### STUDY MATERIAL
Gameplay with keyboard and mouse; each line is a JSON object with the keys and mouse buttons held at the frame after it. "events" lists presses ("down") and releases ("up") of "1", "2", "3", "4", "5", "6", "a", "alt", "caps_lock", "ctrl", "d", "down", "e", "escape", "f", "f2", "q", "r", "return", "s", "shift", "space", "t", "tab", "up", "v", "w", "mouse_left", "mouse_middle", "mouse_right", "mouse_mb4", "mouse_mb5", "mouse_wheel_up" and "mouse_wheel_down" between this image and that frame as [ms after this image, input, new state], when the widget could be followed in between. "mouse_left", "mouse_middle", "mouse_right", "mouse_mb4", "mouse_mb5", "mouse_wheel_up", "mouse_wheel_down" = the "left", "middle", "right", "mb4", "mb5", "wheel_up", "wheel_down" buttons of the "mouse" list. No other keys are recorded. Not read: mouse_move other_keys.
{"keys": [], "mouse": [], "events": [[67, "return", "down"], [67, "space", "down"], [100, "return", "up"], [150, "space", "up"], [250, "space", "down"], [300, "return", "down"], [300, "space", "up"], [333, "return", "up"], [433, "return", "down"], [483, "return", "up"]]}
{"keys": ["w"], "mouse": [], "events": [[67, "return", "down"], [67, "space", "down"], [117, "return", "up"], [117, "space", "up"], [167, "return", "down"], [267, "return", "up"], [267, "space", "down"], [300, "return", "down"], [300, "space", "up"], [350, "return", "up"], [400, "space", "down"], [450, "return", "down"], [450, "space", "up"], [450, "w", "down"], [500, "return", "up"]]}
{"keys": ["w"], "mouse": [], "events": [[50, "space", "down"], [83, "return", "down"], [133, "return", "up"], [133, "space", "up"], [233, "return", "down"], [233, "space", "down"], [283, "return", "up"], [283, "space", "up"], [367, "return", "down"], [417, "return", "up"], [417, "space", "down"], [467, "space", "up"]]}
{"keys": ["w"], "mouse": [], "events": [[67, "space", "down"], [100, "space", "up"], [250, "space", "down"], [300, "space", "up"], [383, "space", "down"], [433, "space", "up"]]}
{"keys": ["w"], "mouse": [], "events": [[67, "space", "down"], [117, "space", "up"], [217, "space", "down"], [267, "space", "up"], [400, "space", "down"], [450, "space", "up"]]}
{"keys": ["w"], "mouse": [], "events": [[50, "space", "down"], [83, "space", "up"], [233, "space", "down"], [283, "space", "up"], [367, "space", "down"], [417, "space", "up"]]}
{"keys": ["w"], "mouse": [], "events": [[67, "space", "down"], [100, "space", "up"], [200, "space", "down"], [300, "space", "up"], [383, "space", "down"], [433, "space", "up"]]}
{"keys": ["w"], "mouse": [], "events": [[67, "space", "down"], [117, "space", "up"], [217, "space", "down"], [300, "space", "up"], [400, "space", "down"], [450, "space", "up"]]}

### INSTRUCTIONS FOR THE TASK
For each line above that includes the word "return", make a copy of that line.

### REPLY TO THE EXERCISE
Gameplay with keyboard and mouse; each line is a JSON object with the keys and mouse buttons held at the frame after it. "events" lists presses ("down") and releases ("up") of "1", "2", "3", "4", "5", "6", "a", "alt", "caps_lock", "ctrl", "d", "down", "e", "escape", "f", "f2", "q", "r", "return", "s", "shift", "space", "t", "tab", "up", "v", "w", "mouse_left", "mouse_middle", "mouse_right", "mouse_mb4", "mouse_mb5", "mouse_wheel_up" and "mouse_wheel_down" between this image and that frame as [ms after this image, input, new state], when the widget could be followed in between. "mouse_left", "mouse_middle", "mouse_right", "mouse_mb4", "mouse_mb5", "mouse_wheel_up", "mouse_wheel_down" = the "left", "middle", "right", "mb4", "mb5", "wheel_up", "wheel_down" buttons of the "mouse" list. No other keys are recorded. Not read: mouse_move other_keys.
{"keys": [], "mouse": [], "events": [[67, "return", "down"], [67, "space", "down"], [100, "return", "up"], [150, "space", "up"], [250, "space", "down"], [300, "return", "down"], [300, "space", "up"], [333, "return", "up"], [433, "return", "down"], [483, "return", "up"]]}
{"keys": ["w"], "mouse": [], "events": [[67, "return", "down"], [67, "space", "down"], [117, "return", "up"], [117, "space", "up"], [167, "return", "down"], [267, "return", "up"], [267, "space", "down"], [300, "return", "down"], [300, "space", "up"], [350, "return", "up"], [400, "space", "down"], [450, "return", "down"], [450, "space", "up"], [450, "w", "down"], [500, "return", "up"]]}
{"keys": ["w"], "mouse": [], "events": [[50, "space", "down"], [83, "return", "down"], [133, "return", "up"], [133, "space", "up"], [233, "return", "down"], [233, "space", "down"], [283, "return", "up"], [283, "space", "up"], [367, "return", "down"], [417, "return", "up"], [417, "space", "down"], [467, "space", "up"]]}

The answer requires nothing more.